***** Excerpt to read *****
When Mussorgsky turned his talents to Pictures in 1874, shortly after finishing his great opera Boris Godunov, he selected ten works from the 400 on display at the Hartmann posthumous exhibit to portray in music. They provide one of the earliest and most direct examples of “program music”, the creative process for translating the visual into music. Ironically, six of the ten pictures in the “profoundly Russian” suite were produced during Hartmann’s travels in France, Italy and Poland.

5Mussorgsky invented a unique structure to tie the ten pieces together. The pictures are linked by a recurring theme, a “promenade”, to evoke the wandering of an exhibit visitor. The viewer, Mussorgsky himself, first stops at a drawing entitled “The Gnome,” an awkward, jumping dwarf that in its musical depiction was considered “an incredible piece of audacity” in the way it departs from traditional piano writing. Next he stops at Il veccio castello (The Old Castle), painted during his trip to Italy. The music brings out a heart-rending melancholy line, evoking a troubador performing before the castle. The controversial saxophone appears in this part. A short promenade returns, then the viewer comes to Tuileries, subtitled Children’s Quarreling at Play. Here the music echoes the sound of animated young voices, one of Mussorgsky’s most effective translations of human sounds onto the piano. The frolic and romp of the children virtually leaps from the piano. Next comes a watercolor of a large wooden wagon, titled in Polish “Bydlo,” that combines thick, ponderous left-hand chords of the giant wooden wheels overlaid with a folk tune being sung by the driver.

A quiet promenade intervenes, then at No. 5 the visitor discovers the Ballet of Unhatched Chicks, a sketch of costumes for a ballet called “Trilbi,” and it appears musically as a charming scherzino that breaks the heavy mood and substitutes a feeling of wild gaiety among privileged children. Next comes another watercolor, this one titled “Samuel Goldenberg and Schmuyle,” which Mussorgsky explained as his attempt to “get at Hartmann’s Jews” and to reproduce more “intonations of human speech.” The music replicates a comfortable Jew speaking in a deep, rumbling voice, alternating with the whining tremulo of the poor Jew.

The longest promenade of the set follows, as the listener imagines the viewer pausing, moving on from picture to picture, finally settling at Limoges, usually subtitled “The Market (The Big News)” which he called “a study in intonation,” again picking up sounds of animated chatter. The musical outbursts here were invented to mimic women bickering and exchanging their version of news of the day.
***** Exercise data *****
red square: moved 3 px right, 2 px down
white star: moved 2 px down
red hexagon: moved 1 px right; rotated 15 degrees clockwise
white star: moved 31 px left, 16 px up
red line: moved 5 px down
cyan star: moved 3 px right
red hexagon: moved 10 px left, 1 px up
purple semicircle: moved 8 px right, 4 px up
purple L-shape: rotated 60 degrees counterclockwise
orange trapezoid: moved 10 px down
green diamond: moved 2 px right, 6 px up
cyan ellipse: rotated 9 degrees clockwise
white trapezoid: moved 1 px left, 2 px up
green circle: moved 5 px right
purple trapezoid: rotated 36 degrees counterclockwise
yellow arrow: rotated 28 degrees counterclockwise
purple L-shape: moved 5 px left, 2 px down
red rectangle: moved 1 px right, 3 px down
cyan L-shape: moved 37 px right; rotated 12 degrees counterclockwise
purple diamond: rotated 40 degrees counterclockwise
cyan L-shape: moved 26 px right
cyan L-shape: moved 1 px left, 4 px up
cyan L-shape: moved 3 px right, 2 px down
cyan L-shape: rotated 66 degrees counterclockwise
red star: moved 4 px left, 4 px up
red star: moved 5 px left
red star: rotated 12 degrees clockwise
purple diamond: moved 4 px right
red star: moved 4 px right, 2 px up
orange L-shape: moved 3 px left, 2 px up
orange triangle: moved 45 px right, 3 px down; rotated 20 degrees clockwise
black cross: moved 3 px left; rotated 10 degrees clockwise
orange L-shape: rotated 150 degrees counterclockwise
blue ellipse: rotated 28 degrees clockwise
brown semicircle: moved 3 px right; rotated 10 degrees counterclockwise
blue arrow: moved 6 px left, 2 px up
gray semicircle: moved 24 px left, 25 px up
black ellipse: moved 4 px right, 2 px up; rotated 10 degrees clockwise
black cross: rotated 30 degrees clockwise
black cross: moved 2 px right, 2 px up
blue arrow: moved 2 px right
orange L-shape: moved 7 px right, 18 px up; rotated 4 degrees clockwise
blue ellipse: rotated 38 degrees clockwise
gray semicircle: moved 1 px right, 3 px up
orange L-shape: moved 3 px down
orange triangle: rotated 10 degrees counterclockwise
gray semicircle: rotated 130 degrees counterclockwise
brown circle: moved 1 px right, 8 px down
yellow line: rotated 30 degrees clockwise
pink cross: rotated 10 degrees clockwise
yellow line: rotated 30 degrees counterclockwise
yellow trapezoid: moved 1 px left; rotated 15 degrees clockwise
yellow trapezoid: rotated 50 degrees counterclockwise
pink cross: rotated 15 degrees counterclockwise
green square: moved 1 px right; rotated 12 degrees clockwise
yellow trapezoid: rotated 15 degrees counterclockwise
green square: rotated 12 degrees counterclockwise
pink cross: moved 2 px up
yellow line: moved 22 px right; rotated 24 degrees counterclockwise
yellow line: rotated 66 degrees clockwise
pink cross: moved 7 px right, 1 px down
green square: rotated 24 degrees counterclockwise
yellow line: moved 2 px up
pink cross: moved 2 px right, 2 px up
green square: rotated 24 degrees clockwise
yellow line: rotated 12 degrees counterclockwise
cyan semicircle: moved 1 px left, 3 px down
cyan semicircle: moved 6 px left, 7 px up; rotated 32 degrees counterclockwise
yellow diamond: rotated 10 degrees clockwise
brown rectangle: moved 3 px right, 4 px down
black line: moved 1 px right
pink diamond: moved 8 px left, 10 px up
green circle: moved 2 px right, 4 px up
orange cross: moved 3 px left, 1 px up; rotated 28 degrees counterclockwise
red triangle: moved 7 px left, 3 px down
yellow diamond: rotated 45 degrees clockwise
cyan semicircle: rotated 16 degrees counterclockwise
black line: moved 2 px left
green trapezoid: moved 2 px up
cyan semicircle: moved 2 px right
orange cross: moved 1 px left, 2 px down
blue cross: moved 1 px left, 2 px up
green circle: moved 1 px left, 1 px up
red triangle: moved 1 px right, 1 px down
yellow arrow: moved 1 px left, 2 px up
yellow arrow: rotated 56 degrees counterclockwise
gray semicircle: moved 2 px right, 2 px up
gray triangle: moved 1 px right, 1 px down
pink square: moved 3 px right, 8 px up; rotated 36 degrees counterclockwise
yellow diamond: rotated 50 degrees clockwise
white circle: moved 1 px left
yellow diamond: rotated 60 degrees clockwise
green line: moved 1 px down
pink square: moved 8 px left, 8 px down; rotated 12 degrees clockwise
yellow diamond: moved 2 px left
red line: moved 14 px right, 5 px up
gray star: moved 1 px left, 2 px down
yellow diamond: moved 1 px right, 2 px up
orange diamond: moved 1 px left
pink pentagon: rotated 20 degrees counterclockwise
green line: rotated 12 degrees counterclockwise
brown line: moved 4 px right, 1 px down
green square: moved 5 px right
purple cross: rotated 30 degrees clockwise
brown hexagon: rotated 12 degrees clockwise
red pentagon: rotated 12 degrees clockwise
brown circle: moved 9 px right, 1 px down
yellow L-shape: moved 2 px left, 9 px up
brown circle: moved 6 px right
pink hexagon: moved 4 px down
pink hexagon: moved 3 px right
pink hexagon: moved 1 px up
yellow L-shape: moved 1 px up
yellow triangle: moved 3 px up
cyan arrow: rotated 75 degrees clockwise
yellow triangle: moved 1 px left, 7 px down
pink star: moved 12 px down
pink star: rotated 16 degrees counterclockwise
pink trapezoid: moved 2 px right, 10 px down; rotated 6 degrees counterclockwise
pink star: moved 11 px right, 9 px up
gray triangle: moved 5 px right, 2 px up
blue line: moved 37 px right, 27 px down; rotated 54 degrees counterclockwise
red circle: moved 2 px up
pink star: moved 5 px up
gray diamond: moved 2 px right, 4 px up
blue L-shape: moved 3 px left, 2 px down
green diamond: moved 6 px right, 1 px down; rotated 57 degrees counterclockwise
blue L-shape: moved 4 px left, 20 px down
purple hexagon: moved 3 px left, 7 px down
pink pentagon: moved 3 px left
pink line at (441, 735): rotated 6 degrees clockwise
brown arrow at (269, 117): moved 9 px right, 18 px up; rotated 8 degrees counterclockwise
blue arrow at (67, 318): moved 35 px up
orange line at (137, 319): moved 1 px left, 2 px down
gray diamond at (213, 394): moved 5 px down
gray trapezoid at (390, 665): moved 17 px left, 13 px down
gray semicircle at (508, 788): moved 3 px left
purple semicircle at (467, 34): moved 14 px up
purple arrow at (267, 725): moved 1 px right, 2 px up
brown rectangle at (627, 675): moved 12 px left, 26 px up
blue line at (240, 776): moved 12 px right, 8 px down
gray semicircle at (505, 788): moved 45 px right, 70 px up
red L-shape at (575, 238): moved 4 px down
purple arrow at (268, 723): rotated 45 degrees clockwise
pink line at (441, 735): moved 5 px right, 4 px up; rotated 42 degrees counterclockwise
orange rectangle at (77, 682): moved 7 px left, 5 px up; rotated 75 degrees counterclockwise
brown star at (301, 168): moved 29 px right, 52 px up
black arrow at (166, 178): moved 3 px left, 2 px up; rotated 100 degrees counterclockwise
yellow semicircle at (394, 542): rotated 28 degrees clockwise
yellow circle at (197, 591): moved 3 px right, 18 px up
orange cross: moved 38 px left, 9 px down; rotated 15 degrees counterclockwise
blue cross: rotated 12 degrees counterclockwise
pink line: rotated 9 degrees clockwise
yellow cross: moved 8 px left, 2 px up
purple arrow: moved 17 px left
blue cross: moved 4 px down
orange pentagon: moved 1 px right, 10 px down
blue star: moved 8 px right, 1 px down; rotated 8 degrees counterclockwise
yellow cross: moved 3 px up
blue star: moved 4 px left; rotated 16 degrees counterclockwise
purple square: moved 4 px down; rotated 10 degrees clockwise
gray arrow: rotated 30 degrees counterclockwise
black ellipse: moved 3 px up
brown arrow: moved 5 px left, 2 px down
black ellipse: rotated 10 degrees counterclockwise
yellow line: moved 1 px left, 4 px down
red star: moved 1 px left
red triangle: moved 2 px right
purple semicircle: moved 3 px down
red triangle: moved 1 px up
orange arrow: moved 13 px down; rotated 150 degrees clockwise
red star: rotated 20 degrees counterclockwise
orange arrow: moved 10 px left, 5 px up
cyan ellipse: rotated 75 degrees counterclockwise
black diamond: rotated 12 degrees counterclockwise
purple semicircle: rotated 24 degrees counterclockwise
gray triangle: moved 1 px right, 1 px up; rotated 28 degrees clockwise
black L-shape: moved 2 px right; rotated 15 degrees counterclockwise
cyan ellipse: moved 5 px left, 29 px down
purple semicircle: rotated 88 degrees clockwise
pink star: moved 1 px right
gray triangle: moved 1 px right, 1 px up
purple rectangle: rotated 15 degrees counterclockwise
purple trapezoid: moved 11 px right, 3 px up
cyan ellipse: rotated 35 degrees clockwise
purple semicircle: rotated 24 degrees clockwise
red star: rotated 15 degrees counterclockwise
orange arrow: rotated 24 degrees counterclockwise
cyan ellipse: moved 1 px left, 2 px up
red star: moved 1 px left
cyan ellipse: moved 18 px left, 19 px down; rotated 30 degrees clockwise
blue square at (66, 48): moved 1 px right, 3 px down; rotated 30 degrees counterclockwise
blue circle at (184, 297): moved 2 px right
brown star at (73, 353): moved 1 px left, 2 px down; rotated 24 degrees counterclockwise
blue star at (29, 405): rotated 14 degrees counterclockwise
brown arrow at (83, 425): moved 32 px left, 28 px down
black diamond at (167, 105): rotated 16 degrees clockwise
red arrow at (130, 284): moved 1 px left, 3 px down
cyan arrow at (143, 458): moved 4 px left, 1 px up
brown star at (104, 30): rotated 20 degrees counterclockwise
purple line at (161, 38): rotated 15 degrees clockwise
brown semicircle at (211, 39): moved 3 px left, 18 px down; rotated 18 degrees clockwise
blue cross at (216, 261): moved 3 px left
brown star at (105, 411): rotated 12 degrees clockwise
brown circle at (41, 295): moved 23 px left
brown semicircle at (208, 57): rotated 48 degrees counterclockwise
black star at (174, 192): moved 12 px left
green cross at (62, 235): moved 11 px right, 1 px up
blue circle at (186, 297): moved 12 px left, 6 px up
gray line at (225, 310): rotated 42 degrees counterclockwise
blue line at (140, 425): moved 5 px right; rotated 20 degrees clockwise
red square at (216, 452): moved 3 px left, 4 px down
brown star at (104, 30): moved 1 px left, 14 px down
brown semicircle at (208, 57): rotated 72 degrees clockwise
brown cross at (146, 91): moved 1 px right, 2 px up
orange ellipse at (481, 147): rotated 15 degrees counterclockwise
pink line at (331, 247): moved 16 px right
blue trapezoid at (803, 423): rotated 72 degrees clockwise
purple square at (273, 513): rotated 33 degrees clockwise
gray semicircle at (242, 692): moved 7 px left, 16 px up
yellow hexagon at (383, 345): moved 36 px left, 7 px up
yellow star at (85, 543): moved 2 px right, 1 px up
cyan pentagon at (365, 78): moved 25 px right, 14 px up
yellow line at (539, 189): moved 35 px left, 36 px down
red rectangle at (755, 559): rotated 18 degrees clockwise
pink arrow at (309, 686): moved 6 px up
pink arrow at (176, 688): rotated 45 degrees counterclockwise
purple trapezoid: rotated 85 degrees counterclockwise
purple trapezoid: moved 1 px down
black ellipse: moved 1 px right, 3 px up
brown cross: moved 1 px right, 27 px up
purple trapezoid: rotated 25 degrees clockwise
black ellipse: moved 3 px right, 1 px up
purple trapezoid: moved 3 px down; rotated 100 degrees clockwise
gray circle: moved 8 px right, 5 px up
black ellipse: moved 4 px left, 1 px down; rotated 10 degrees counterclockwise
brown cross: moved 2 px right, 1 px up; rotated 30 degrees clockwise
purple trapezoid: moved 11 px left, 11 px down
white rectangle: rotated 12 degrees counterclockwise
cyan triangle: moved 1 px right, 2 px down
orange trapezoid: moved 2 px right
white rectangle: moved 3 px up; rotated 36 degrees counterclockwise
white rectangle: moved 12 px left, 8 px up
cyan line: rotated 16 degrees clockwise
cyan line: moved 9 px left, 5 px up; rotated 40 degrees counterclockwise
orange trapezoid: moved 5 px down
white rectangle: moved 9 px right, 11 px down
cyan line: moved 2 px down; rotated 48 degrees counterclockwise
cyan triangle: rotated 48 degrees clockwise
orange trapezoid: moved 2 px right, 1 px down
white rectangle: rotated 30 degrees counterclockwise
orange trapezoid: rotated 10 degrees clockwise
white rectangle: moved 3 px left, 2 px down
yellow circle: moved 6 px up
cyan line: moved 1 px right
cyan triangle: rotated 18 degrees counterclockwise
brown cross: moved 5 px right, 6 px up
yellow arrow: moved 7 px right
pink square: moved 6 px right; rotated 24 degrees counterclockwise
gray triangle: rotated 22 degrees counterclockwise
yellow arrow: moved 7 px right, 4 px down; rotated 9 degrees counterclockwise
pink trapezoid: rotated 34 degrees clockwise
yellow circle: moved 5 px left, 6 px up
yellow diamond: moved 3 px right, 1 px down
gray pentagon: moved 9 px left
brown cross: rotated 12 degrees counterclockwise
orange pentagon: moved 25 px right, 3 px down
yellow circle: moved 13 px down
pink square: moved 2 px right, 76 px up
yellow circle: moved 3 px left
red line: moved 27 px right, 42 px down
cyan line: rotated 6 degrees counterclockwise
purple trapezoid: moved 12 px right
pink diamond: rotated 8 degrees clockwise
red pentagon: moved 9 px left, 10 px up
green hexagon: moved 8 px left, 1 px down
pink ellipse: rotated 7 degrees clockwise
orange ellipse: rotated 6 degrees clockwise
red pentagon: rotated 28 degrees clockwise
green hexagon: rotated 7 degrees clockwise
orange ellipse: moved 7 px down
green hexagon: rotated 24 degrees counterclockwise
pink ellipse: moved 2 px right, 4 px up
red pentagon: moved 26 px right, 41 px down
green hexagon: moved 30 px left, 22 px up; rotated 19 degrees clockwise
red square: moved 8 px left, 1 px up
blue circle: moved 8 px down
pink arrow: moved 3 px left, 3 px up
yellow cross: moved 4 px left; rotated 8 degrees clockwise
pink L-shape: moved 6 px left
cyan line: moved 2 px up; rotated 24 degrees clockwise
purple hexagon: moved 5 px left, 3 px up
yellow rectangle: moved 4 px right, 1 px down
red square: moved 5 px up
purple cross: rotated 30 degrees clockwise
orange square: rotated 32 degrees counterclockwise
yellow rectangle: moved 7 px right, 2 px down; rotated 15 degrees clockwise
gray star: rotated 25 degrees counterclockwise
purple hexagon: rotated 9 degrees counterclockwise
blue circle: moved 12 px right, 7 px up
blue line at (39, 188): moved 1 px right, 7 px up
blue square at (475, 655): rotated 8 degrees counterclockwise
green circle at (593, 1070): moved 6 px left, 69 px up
*****
Requirement
In the text on Mussorgsky's Pictures at an Exhibition, repeat the passage starting at "A quiet promenade" and ending at "the poor Jew.".

Answer space
A quiet promenade intervenes, then at No. 5 the visitor discovers the Ballet of Unhatched Chicks, a sketch of costumes for a ballet called “Trilbi,” and it appears musically as a charming scherzino that breaks the heavy mood and substitutes a feeling of wild gaiety among privileged children. Next comes another watercolor, this one titled “Samuel Goldenberg and Schmuyle,” which Mussorgsky explained as his attempt to “get at Hartmann’s Jews” and to reproduce more “intonations of human speech.” The music replicates a comfortable Jew speaking in a deep, rumbling voice, alternating with the whining tremulo of the poor Jew.